Forty years ago, my neighbors moved to work on the pipeline in Alaska. It was destined to fail, so they did not sell their house. Twenty years went by and no failure. So they sold the house. Forty years later, they are still in Alaska. Probably still waiting for everything to fall apart because it “always does”.
Again, I don’t really care what your “experts” say. I live and work where oil is the major industry, have for years and know BS when I read it.
Believe what you like–if you are lucky, the economy will collapse and you can revel in your being right.
I imagine that these are well-head figures, as are mine (which are from later in Winter), and they likely are Winter figures, but they would include profit margins.
I imagine that they will decline over time.
The chief problems that I can see are :
a) How water intensive is fracking?
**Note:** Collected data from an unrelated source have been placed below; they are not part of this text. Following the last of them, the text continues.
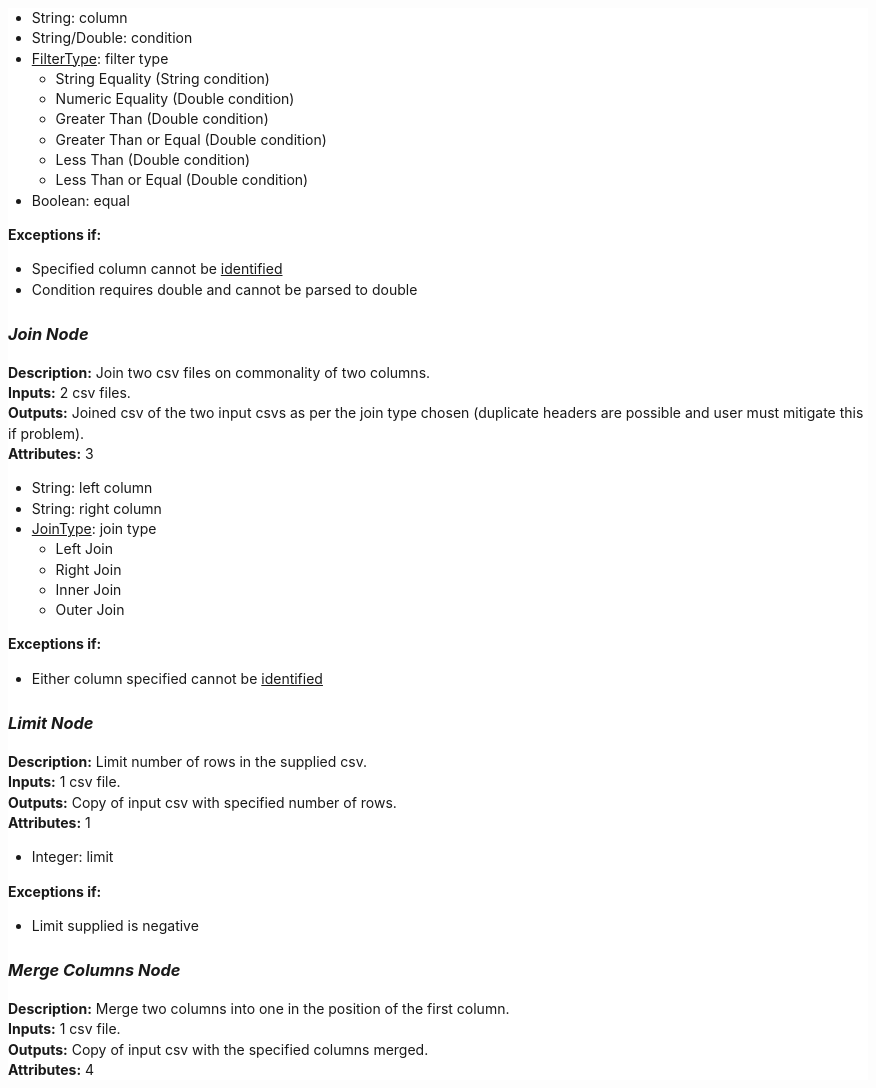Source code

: *   String: column
*   String/Double: condition
*   [FilterType](src/main/java/com/graphicalcsvprocessing/graphicalcsvprocessing/processors/FilterProcessor.java): filter type
    *   String Equality (String condition)
    *   Numeric Equality (Double condition)
    *   Greater Than (Double condition)
    *   Greater Than or Equal (Double condition)
    *   Less Than (Double condition)
    *   Less Than or Equal (Double condition)
*   Boolean: equal

**Exceptions if:**

*   Specified column cannot be [identified](#user-content-identifying-columns)
*   Condition requires double and cannot be parsed to double

### _Join Node_

**Description:** Join two csv files on commonality of two columns.  
**Inputs:** 2 csv files.  
**Outputs:** Joined csv of the two input csvs as per the join type chosen 
(duplicate headers are possible and user must mitigate this if problem).  
**Attributes:** 3

*   String: left column
*   String: right column
*   [JoinType](src/main/java/com/graphicalcsvprocessing/graphicalcsvprocessing/processors/JoinProcessor.java): join type
    *   Left Join
    *   Right Join
    *   Inner Join
    *   Outer Join

**Exceptions if:**

*   Either column specified cannot be [identified](#user-content-identifying-columns)

### _Limit Node_

**Description:** Limit number of rows in the supplied csv.  
**Inputs:** 1 csv file.  
**Outputs:** Copy of input csv with specified number of rows.  
**Attributes:** 1

*   Integer: limit

**Exceptions if:**

*   Limit supplied is negative

### _Merge Columns Node_

**Description:** Merge two columns into one in the position of the first column.  
**Inputs:** 1 csv file.  
**Outputs:** Copy of input csv with the specified columns merged.  
**Attributes:** 4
South Australia is our most arid state, and let’s bear in mind Australia is the most arid nation already. There are numerous lakes in SA’s inland, but they are all seasonal, only actually filling completely perhaps every quarter century.
b) Speaking of those lakes, depending on the proximity to e.g. Lake Eyre, there could be a heavy conflict with areas designated as being ecologically important, and possibly with an Aboriginal Reserve.
So yes there exists the potential for this to be problematic, even if the PM was eager to engage in such an endeavour. Someone that knows the potential location of such a project will be able to inform better than I can though.